The U.N. never explicitly condemned China’s occupation of Tibet. While the General Assembly adopted three resolutions on the Tibet issue (in 1959, 1961 and 1965), none contained the words «invasion» or «occupation.» China was not even mentioned by name. Nor was the Tibetan question ever discussed by a U.N. body between 1965 and 1992. The assembly never adopted a resolution validating a Tibetan «right of return,» nor did it create a refugee agency to deal exclusively with the Tibetan exiles.

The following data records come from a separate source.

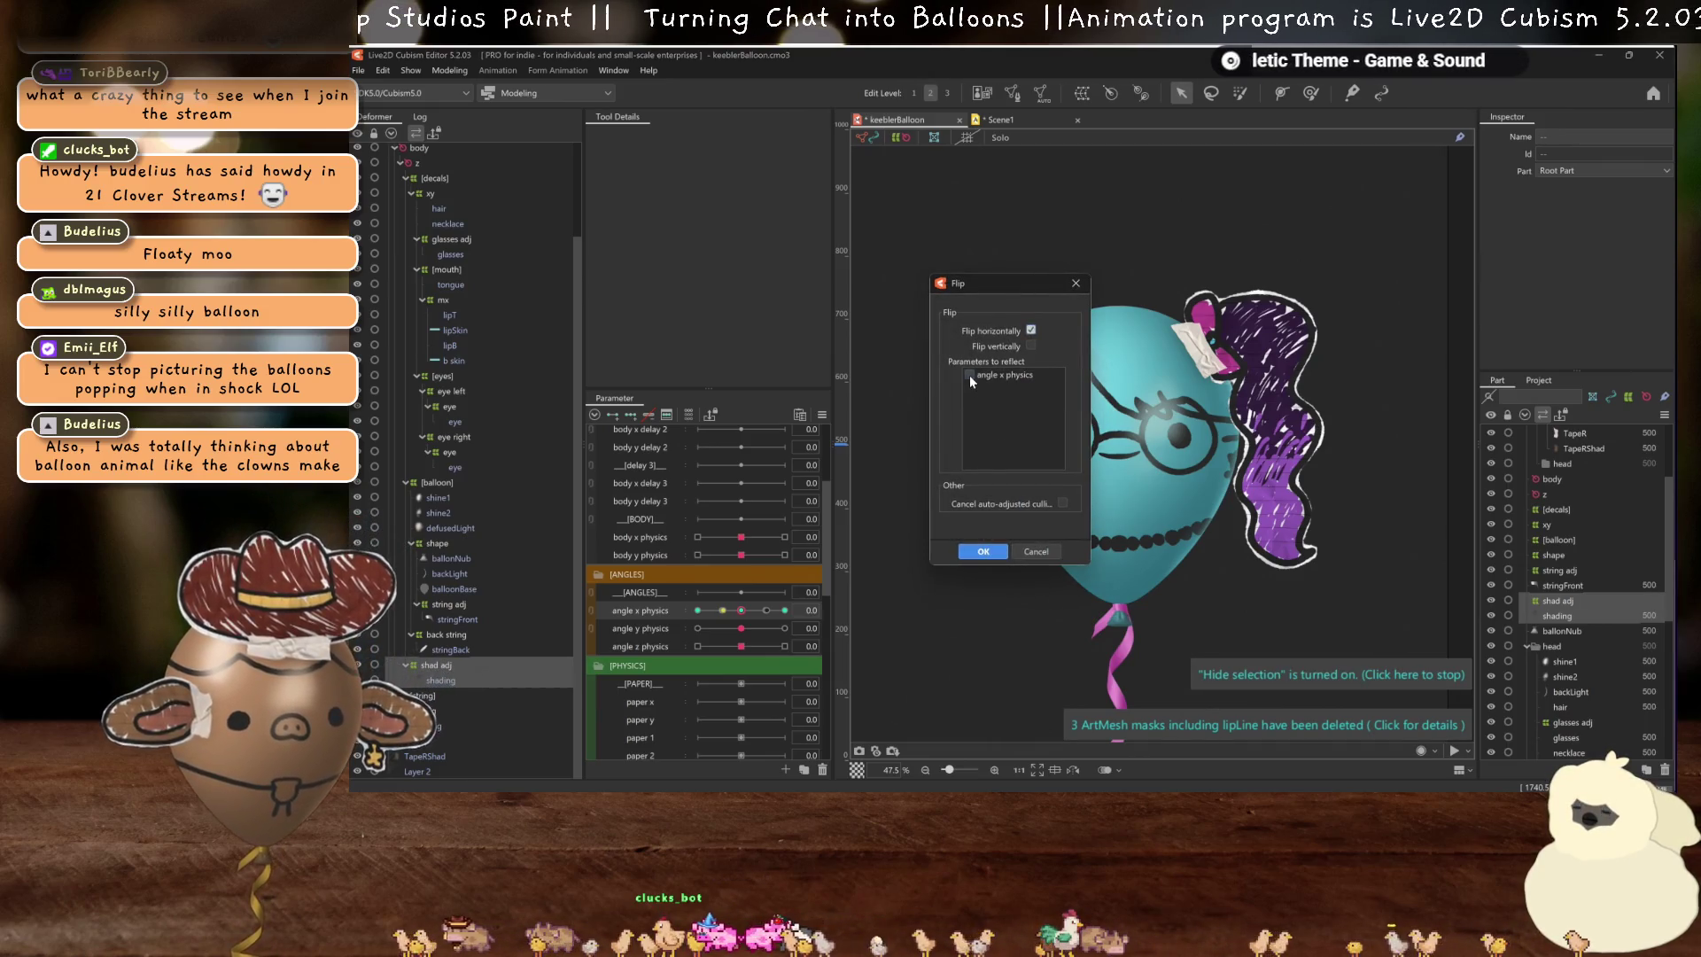
pyautogui.click(983, 551)
pyautogui.moveTo(436, 666)
pyautogui.mouseDown()
pyautogui.moveTo(486, 352)
pyautogui.moveTo(413, 173)
pyautogui.mouseUp()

Compare this silence with the dozens of resolutions the U.N. adopted on the «Palestinian question» and with the establishment of UNRWA to deal exclusively with the Palestinian refugee problem. Moreover, when the U.N. decided to apply the 4th Geneva Convention — for the first time since its establishment — it did so not to very real and blatant Chinese human rights violations, but rather to those which Israel supposedly committed during its occupation of «Palestinian territories.» And the Dalai Lama can keep dreaming that someday the U.N. will establish a Committee for the Inalienable Rights of the Tibetan People.

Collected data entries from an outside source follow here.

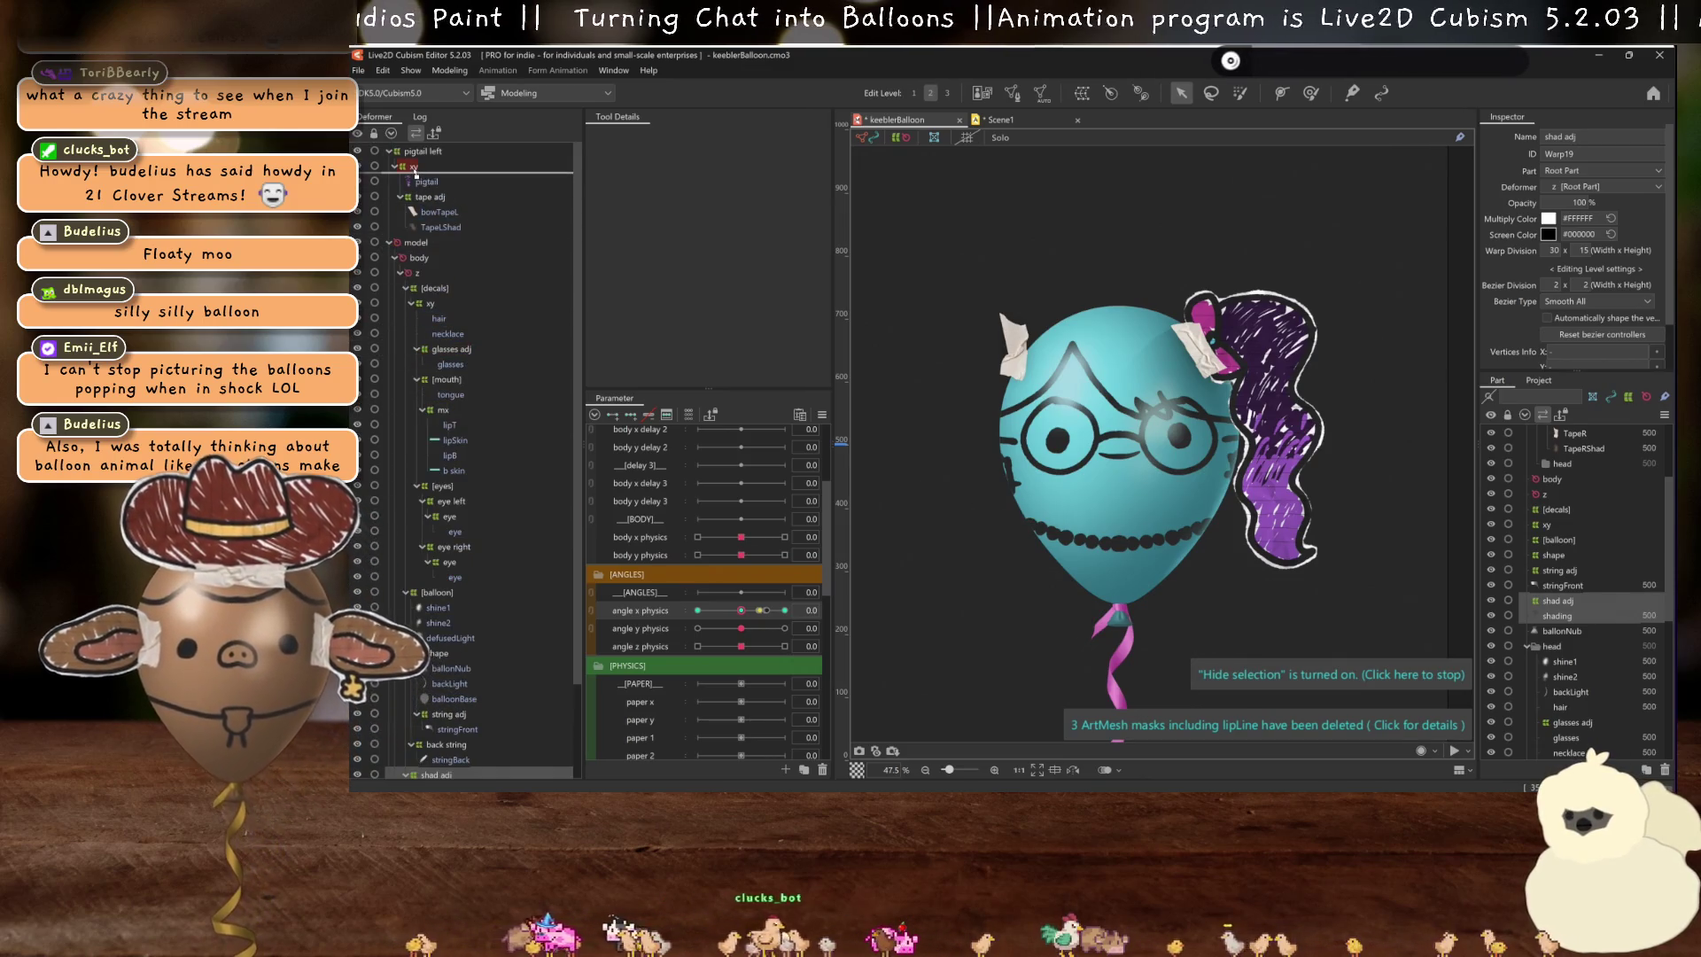
pyautogui.click(427, 242)
pyautogui.moveTo(740, 610)
pyautogui.mouseDown()
pyautogui.moveTo(759, 626)
pyautogui.moveTo(697, 620)
pyautogui.mouseUp()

No «International Day of Solidarity with the Tibetan People» has ever been observed under the auspices of the U.N., contrary to that which is almost religiously commemorated for the Palestinians since 1977. The U.N. has neither created special committees to publicize information about the Tibetan cause nor given the Tibetan people permission to organize exhibits on U.N. premises. This, while the Palestinian people have been able to count on the assistance of three units within the United Nations, enjoying a several-million-dollar budget set aside for spreading essentially anti-Israel propaganda.

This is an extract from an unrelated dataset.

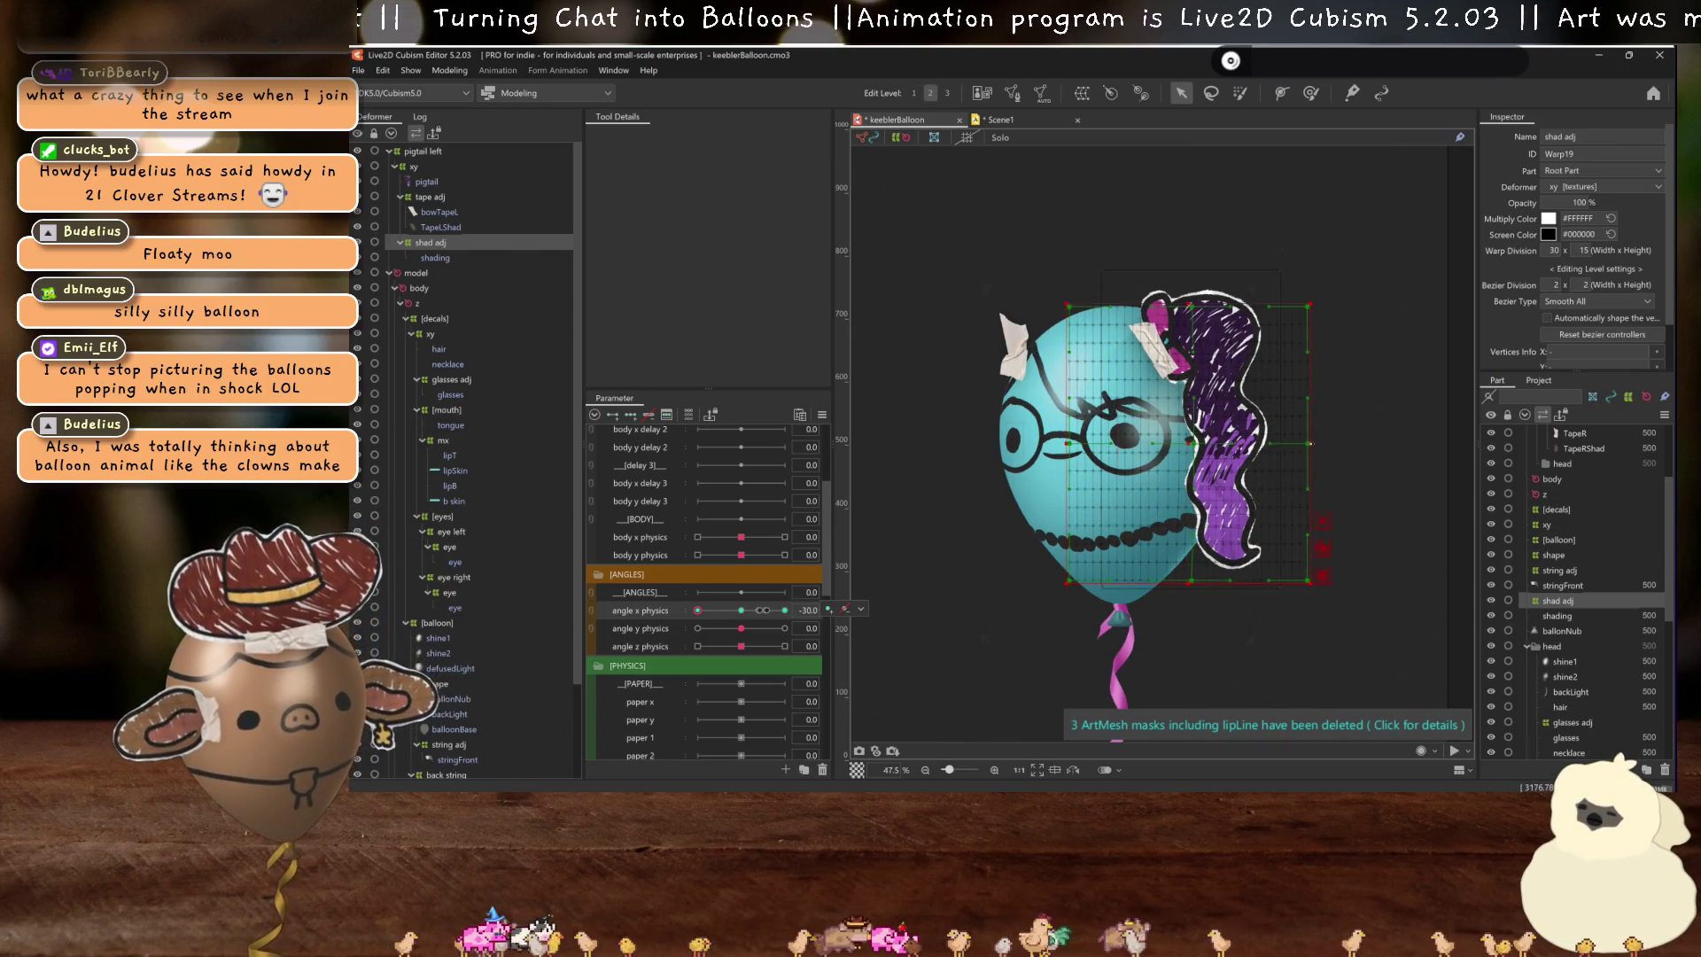
# - Duplicate shad adj with its shading and move the copy out of the pigtail group
pyautogui.keyDown('ctrl'); pyautogui.click(424, 258); pyautogui.keyUp('ctrl')
pyautogui.press('ctrl+d')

Unlike Arafat, the Dalai Lama has never enjoyed the rare privilege of taking part in the commemorative picture of world leaders at the U.N., and contrary to the PLO, the Tibetan Government-in-Exile has never been inscribed in the «Blue Book» of permanent missions to the august body; it has not even been granted «observer status.» The Dalai Lama has never been invited to speak before the General Assembly or any special agency or U.N. institution, save a one-time lecture before UNESCO in Paris in 1998. The Tibetan leader’s absence is even more striking when compared to Arafat’s frequent appearances at U.N. headquarters in New York, not to mention the instances in which the entire General Assembly packed its bags and temporarily moved to Geneva just to hear what the Palestinian leader had to say when he was denied entry to the United States (the consequence of a U.S. law forbidding known terrorists to cross its borders).
It is thus hardly surprising that the Dalai Lama was also conspicuously absent from the recent U.N. Millenniun World Peace Summit and had no option but to join the event «in spirit» from India. Arafat was a welcome invitee at the Millennium gathering; he must have listened with satisfaction to the chorus of Arab leaders ignoring the poverty of their own people to focus on his cause.
The sorry history of the U.N.-PLO-lsrael triangle only highlights the unfair treatment the body has also accorded to a peaceable Tibetan monk. Indeed, the U.N.’s absurdly discriminatory practices sadly confirm the prescience of writer Paul Johnson, who back in 1975 described the world organization as «rapidly be coming one of the most corrupt and corrupting creations in the whole history of human institutions.»
Julian Schvindlerman is a freelance journalist living in Jerusalem.